Sunday, 30 August 2009

Mystery crickets, truth in fiction

Over the years on my London workshop balcony I've had waves of different creatures, some more welcome than others. One year mice ate all my lobelia; I've had a couple of outbreaks of slugs, and waves of sparrows were followed by blue tits then blackbirds. I once saw a sparrowhawk. All very interesting.

But this spring for the first time ever I heard the gentle stridulation of crickets. Though I couldn't find them among the plants, I was quite excited (Chris Tarrent used to say he liked a woman who was easily excited) and added them, for a bit of extra atmosphere, to the scene in Catch a Falling Star where Caz and her friends have a birthday supper on her roof terrace in Hoxton.

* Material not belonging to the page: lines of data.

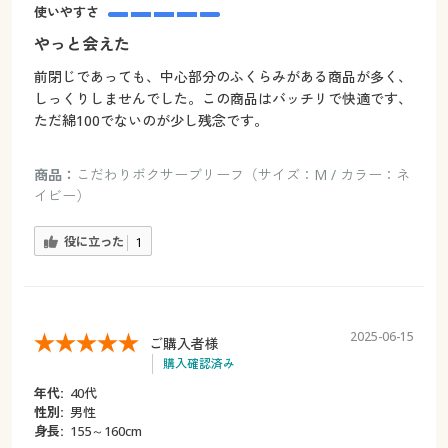
使いやすさ
やっと会えた
前閉じであっても、中心部分のふくらみがある商品が多く、
しっくりしませんでした。この商品はバッチリで快適です、
ただ綿100でないのが少し残念です。
商品：
こだわりボクサーブリーフ（サイズ：M / カラー：ネ
イビー）
役に立った
1
2025-06-15
ご購入者様
購入確認済み
年代:
40代
性別:
男性
身長:
155～160cm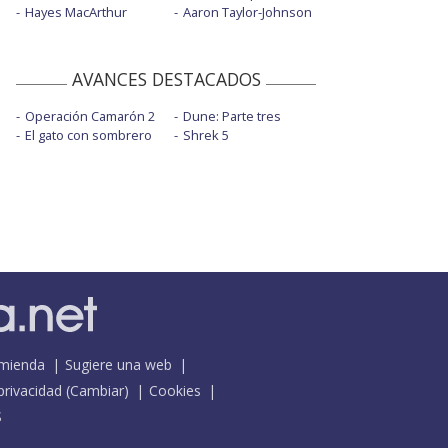
Hayes MacArthur
Aaron Taylor-Johnson
AVANCES DESTACADOS
Operación Camarón 2
Dune: Parte tres
El gato con sombrero
Shrek 5
mienda
Sugiere una web
 privacidad
(
Cambiar
)
Cookies
S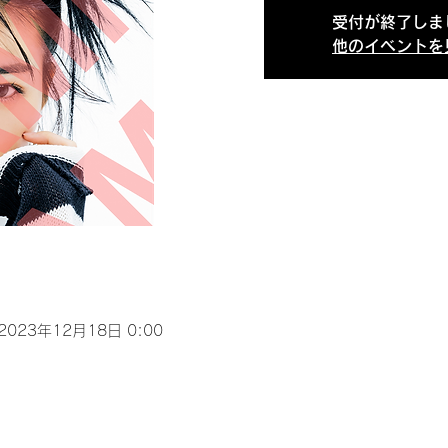
受付が終了しま
他のイベントを
 2023年12月18日 0:00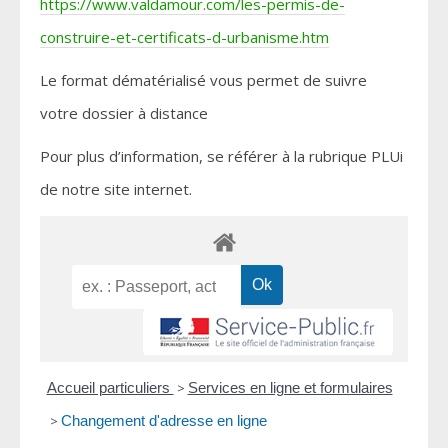
https://www.valdamour.com/les-permis-de-
construire-et-certificats-d-urbanisme.htm
Le format dématérialisé vous permet de suivre
votre dossier à distance
Pour plus d’information, se référer à la rubrique PLUi
de notre site internet.
Accueil particuliers
>
Services en ligne et formulaires
>
Changement d'adresse en ligne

This week the crickets were still there, chirping away, as I thought. Then realization dawned that the intermittent squeaking came, not from insects, but from one of those cheap circular plastic fans set in a window pane on a nearby building (you can see it in the photo). I went to the National Biodiversity Network site and looked up the distribution of crickets. According to their map, they are in Islington, but not in the Shoreditch/Hoxton area.

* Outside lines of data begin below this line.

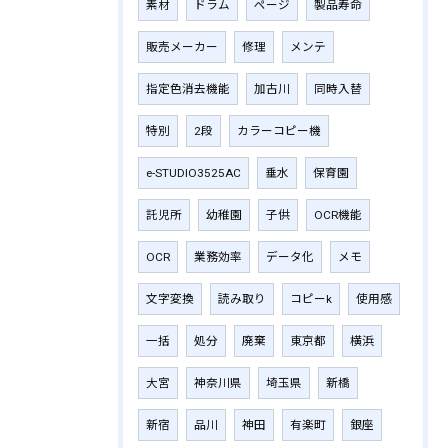
素材
ドラム
ページ
製品寿命
販売メーカー
修理
メンテ
指定色消去機能
加古川
同時入替
特別
2段
カラーコピー機
e-STUDIO3525AC
垂水
保育園
託児所
幼稚園
子供
OCR機能
OCR
業務効率
データ化
メモ
文字変換
読み取り
コピーk
使用感
一括
処分
廃棄
東京都
横浜
大宮
神奈川県
埼玉県
新橋
新宿
品川
神田
有楽町
銀座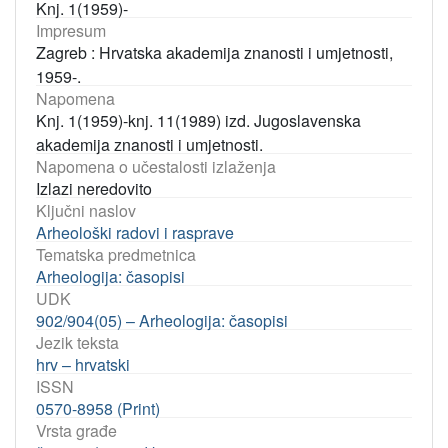
Knj. 1(1959)-
Impresum
Zagreb : Hrvatska akademija znanosti i umjetnosti,
1959-.
Napomena
Knj. 1(1959)-knj. 11(1989) izd. Jugoslavenska
akademija znanosti i umjetnosti.
Napomena o učestalosti izlaženja
Izlazi neredovito
Ključni naslov
Arheološki radovi i rasprave
Tematska predmetnica
Arheologija: časopisi
UDK
902/904(05) – Arheologija: časopisi
Jezik teksta
hrv – hrvatski
ISSN
0570-8958 (Print)
Vrsta građe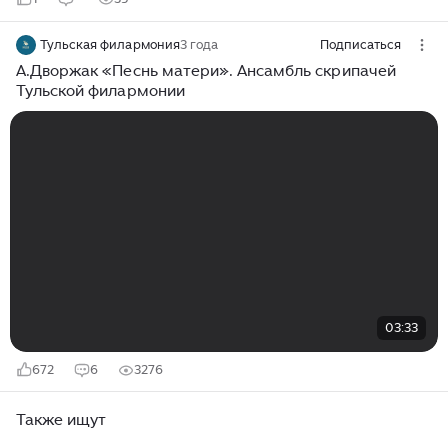
Тульская филармония
3 года
Подписаться
А.Дворжак «Песнь матери». Ансамбль скрипачей
Тульской филармонии
03:33
672
6
3276
Также ищут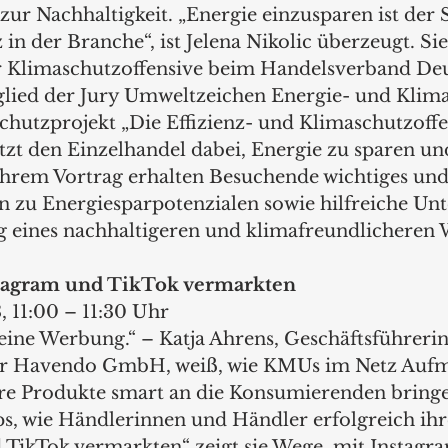
zur Nachhaltigkeit. „Energie einzusparen ist der S
n der Branche“, ist Jelena Nikolic überzeugt. Sie 
er Klimaschutzoffensive beim Handelsverband Deu
lied der Jury Umweltzeichen Energie- und Klimap
chutzprojekt „Die Effizienz- und Klimaschutzoffe
tzt den Einzelhandel dabei, Energie zu sparen u
ihrem Vortrag erhalten Besuchende wichtiges und
 zu Energiesparpotenzialen sowie hilfreiche Unt
 eines nachhaltigeren und klimafreundlicheren W
stagram und TikTok vermarkten
, 11:00 – 11:30 Uhr
ine Werbung.“ – Katja Ahrens, Geschäftsführerin
r Havendo GmbH, weiß, wie KMUs im Netz Aufm
re Produkte smart an die Konsumierenden bringe
ps, wie Händlerinnen und Händler erfolgreich ih
 TikTok vermarkten“ zeigt sie Wege, mit Instag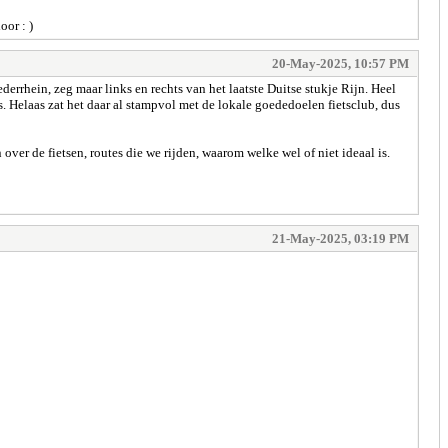
oor : )
20-May-2025, 10:57 PM
errhein, zeg maar links en rechts van het laatste Duitse stukje Rijn. Heel
 Helaas zat het daar al stampvol met de lokale goededoelen fietsclub, dus
er de fietsen, routes die we rijden, waarom welke wel of niet ideaal is.
21-May-2025, 03:19 PM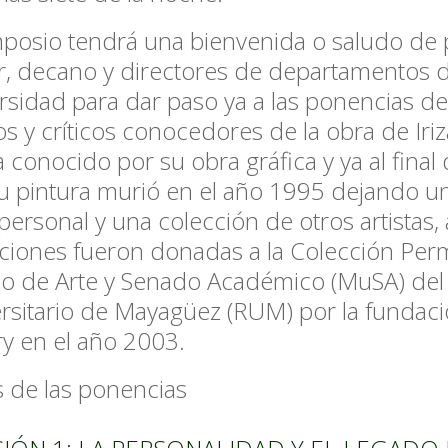
mposio tendrá una bienvenida o saludo de 
r, decano y directores de departamentos d
rsidad para dar paso ya a las ponencias de 
s y críticos conocedores de la obra de Iriz
ta conocido por su obra gráfica y ya al final
u pintura murió en el año 1995 dejando u
personal y una colección de otros artistas
ciones fueron donadas a la Colección Per
 de Arte y Senado Académico (MuSA) del
rsitario de Mayagüez (RUM) por la fundac
rry en el año 2003.
 de las ponencias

I wondered if I should remove the reference to them in my novel. In the end I didn't. Caz, after all, lives in a slightly better version of reality; akin to a Richard Curtis film, where friends are funnier, weather more interesting, and life is never dull. She has the crickets; I, alas, don't.


  1. Crickets for some reason don't have quite the allure for me (and especially not my wife) that they seem to hold for the cricket deprived denizens of your neighborhood. The sound of a cricket sawing away at his monotonous tune is distracting, sleep disturbing and sounds much too close to my tinnitus for me to attach any romance to it. When we find a cricket in the house it is my duty to capture and release it as far from the house as possible. When they set up their serenading under our bedroom window I am sent outside to chase them off with a fierce blast from the garden hose.

    I always feel guilty, but only until they start up again (which they inevitably do) and I get another elbow in the ribs instructing me to chase them once again.

  2. In urban Hackney I'm grateful for whatever wildlife I can get, with a few exceptions.

    Traffic noise, alarms, people, music not of my choosing, and the din of bottles crashing into bins (lots of bars and restaurants round here) are my usual lot. A blackbird singing, or even a pretend cricket, makes a welcome change.

    I like to think of you releasing a pesky cricket far from the house. Do you talk to them? I talk to the spiders I capture and drop out of the window.